Step 2 - Handling the Call Home

Call Home Process

After booting the device back up, the WiFi connection is established, and the call home is made. This is caught by Event Driven Ansible and ferried over to Ansible Controller.

For example, here’s the rulebook for the workshop, which instructs EDA on how to handle incoming requests:

---
- name: Listen for events on a webhook
  hosts: all

  sources:
    - ansible.eda.webhook:
        host: 0.0.0.0
        port: 5000

  rules:
    - name: Trigger provisioning workflow
      condition: event.payload.ip_address is defined and event.payload.mac_address is defined and event.payload.student is defined

      action:
        run_playbook:
          name: run-workflow.yml
          extra_vars:
            ip_address: "{{ event.payload.ip_address }}"
            student: "{{ event.payload.student }}"
            mac_address: "{{ event.payload.mac_address }}"

This roughly translates into “if a web call is made to port 5000, and has a student number, ip address, and mac address, it’s an edge device”. The action is to run a playbook locally that triggers a workflow run in Ansible Controller.

Step 3 - The Workflow in Ansible Controller

Provision Devicve Edge Workflow Nodes

Once EDA hands the call home information over to Ansible Controller, a workflow is launched that has three nodes to accomplish the following:

  1. Create a host in the correct inventory on Controller
  2. Test connectivity to the device
  3. Perform some initial configuration of the device, such as setting hostname, etc

Ansible Controller will handle the flow via a workflow.

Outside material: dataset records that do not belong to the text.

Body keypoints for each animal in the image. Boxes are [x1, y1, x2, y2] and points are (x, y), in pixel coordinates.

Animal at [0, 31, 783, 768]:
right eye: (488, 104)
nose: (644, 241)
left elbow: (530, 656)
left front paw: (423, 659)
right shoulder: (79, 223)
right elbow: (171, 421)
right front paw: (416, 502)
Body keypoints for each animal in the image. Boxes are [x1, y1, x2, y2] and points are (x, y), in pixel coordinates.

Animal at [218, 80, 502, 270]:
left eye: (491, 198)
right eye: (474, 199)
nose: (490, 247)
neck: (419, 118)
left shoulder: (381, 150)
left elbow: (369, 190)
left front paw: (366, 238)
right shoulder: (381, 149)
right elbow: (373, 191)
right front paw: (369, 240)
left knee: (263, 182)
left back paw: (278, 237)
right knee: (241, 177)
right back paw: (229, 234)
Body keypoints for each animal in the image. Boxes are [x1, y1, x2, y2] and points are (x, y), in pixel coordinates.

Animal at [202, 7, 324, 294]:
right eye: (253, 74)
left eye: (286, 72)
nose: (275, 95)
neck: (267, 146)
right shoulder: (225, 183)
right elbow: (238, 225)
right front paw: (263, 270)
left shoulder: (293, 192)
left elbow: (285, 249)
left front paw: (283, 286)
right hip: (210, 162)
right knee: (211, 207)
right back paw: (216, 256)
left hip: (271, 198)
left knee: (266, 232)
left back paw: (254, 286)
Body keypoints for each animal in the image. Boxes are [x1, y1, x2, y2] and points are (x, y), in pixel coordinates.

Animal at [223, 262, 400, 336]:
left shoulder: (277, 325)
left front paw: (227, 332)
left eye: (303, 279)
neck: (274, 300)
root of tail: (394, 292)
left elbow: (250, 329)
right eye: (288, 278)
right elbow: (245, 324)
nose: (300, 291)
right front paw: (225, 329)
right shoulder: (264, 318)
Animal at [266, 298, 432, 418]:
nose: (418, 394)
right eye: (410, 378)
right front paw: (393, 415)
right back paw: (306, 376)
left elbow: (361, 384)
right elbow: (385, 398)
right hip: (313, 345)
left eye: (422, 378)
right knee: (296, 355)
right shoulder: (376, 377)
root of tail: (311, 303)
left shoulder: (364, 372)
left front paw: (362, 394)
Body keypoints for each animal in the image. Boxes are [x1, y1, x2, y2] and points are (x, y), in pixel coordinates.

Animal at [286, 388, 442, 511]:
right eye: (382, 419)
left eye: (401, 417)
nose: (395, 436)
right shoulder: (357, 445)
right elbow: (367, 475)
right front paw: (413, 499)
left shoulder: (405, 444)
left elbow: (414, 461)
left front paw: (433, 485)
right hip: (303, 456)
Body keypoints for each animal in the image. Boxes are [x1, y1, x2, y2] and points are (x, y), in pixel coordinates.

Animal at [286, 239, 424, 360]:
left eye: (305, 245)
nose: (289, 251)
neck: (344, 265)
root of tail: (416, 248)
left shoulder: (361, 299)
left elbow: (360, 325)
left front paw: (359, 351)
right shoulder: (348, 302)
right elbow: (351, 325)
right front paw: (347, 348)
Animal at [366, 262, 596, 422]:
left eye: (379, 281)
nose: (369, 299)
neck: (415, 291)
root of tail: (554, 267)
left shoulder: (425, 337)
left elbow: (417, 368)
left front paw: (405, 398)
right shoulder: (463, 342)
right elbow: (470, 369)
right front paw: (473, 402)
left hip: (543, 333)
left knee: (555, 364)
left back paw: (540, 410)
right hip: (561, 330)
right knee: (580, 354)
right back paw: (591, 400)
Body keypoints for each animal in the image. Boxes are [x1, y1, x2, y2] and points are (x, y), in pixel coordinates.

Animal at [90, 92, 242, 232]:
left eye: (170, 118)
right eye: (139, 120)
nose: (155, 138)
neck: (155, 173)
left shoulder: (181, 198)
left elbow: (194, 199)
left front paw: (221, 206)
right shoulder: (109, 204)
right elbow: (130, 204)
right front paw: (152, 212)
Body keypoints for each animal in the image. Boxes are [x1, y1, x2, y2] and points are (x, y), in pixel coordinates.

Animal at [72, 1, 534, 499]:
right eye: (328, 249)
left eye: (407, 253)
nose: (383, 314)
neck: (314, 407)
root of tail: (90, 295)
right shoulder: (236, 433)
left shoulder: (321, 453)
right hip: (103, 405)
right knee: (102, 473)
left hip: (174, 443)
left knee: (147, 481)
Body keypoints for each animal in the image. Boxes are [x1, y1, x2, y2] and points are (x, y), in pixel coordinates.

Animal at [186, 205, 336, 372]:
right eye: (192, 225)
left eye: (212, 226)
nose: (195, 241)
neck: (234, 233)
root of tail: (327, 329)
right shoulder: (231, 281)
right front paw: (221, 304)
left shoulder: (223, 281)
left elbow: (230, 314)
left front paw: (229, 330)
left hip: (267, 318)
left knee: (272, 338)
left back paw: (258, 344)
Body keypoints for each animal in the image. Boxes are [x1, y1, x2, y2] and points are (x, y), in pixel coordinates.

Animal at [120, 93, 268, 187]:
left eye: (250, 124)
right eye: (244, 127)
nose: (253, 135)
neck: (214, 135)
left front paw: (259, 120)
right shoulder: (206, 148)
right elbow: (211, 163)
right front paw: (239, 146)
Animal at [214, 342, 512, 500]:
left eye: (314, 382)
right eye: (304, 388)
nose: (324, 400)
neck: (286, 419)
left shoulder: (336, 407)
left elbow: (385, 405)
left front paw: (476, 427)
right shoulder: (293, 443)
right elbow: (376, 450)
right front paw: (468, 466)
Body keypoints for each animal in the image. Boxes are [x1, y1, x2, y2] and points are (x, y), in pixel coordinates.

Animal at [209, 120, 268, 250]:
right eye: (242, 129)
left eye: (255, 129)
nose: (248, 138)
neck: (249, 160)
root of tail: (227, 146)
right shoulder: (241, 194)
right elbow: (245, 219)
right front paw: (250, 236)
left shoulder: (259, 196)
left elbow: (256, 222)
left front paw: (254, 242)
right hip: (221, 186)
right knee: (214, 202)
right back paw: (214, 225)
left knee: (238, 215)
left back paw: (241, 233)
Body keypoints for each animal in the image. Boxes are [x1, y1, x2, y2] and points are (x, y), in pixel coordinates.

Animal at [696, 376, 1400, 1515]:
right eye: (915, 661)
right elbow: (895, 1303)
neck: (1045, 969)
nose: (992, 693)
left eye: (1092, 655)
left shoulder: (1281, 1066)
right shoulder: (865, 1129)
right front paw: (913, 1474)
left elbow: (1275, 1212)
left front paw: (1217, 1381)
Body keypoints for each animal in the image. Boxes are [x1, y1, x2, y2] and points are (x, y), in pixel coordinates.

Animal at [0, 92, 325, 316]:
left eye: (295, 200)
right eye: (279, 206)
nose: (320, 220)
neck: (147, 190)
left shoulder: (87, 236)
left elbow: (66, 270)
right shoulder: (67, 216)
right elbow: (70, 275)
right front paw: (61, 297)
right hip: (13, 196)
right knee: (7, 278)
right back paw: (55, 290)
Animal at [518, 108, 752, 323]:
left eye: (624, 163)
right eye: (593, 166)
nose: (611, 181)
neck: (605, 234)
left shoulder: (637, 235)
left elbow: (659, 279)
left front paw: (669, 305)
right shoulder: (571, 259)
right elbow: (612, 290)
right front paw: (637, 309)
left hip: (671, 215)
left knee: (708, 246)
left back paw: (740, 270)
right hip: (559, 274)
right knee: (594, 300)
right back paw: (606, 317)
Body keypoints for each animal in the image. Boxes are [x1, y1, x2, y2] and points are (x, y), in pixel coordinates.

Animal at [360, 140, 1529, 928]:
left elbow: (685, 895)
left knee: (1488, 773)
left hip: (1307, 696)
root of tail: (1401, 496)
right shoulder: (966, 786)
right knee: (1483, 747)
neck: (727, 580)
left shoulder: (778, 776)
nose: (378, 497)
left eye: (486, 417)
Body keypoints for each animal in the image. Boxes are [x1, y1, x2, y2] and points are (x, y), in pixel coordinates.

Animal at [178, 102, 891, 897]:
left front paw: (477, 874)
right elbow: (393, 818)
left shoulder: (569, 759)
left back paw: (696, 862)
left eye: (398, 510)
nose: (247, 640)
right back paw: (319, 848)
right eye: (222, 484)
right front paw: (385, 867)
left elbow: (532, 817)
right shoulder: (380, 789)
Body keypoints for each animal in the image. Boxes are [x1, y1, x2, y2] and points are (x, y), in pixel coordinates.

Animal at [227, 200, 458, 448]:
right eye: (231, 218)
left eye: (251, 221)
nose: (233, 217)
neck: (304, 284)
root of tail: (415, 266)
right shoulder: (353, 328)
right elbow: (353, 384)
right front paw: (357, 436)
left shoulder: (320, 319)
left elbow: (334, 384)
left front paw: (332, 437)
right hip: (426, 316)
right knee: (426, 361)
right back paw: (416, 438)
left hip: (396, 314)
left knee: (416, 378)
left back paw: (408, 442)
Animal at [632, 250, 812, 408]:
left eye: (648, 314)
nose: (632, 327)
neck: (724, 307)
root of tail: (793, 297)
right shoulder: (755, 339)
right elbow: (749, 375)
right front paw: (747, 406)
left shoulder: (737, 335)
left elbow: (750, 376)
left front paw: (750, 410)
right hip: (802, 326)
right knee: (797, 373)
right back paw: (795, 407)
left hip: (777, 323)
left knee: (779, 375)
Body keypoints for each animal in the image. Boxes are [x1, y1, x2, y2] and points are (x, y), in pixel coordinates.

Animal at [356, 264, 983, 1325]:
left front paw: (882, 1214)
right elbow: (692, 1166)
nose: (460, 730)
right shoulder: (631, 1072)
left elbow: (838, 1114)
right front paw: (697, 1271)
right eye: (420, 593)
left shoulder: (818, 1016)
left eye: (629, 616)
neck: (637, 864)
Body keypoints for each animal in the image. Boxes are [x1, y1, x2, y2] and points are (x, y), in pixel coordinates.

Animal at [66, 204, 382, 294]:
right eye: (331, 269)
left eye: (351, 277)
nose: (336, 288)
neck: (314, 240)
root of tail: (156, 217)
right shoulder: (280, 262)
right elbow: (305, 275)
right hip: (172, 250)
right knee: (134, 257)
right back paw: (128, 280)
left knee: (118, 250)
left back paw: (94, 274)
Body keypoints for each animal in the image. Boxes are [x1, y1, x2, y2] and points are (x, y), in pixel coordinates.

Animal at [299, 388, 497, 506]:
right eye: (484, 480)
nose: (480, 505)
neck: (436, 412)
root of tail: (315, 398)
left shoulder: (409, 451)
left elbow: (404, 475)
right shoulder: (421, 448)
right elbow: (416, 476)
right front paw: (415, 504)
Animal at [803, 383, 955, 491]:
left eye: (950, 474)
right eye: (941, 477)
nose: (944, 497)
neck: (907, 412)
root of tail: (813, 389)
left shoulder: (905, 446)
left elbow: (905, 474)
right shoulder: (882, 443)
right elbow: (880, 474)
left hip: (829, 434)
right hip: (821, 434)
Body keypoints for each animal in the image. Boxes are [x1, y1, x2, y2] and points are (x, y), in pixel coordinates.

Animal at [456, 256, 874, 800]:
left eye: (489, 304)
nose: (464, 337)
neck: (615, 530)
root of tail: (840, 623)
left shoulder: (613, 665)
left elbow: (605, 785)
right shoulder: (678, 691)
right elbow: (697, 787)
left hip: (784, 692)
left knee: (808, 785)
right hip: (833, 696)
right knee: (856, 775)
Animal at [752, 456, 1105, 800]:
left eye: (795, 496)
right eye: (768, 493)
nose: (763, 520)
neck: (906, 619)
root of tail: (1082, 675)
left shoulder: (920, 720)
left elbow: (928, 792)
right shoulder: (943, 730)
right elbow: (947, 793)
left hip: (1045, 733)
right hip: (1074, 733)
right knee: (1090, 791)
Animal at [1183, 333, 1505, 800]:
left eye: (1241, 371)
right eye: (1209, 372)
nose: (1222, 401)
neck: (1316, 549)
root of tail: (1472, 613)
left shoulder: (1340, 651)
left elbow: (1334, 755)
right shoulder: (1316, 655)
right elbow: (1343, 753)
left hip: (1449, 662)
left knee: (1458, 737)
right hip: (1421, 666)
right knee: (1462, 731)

The first job runs against “itself”, communicating only with the Controller API, then switching context to communicate with the newly provisioned edge device.

Solutions

Should the process have succeeded, you should be able to view the new host that corresponds to your edge device in Inventories > Edge Devices. Under the variables section, the device’s IP address should be listed as the value to the ansible_host key.

In addition, there should be some completed jobs on the Jobs tab.